Source document:
#####
Relative nine-inning range-factor rate (RRF9R). As with RCFR, I obtained a pitcher’s career-averaged nine-inning range factor, divided it by the league-averaged nine- inning range factor averaged over his career, and then normalized the result.
Unfortunately, Baseball-Reference.com does not provide career RF9 and lgRF9 for about 20 percent of all pitchers eventually included in the analysis, representing every decade of the sport and several of the best-fielding pitchers of all time. Using range factor without the nine-inning adjustment was not an option; relief pitchers in particular would have been significantly slighted.
As an imperfect alternative, season RF9 and lgRF9 (which are available for all pitchers) were summed over each pitcher’s career and then averaged. Since this is not equivalent to a career statistic based on total number of chances, a correction was made by omitting from the averages any years in which the pitcher handled fewer than ten chances.
#####
Copy the range-factor passage word for word. Begin at the words "As an imperfect" and stop after "than ten chances.". The items after this have nothing to do with the range-factor passage.
#####
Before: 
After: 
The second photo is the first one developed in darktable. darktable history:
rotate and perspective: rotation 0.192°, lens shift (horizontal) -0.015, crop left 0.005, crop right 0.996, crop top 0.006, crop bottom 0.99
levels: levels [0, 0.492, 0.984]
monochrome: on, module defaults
#####
Task solution:
As an imperfect alternative, season RF9 and lgRF9 (which are available for all pitchers) were summed over each pitcher’s career and then averaged. Since this is not equivalent to a career statistic based on total number of chances, a correction was made by omitting from the averages any years in which the pitcher handled fewer than ten chances.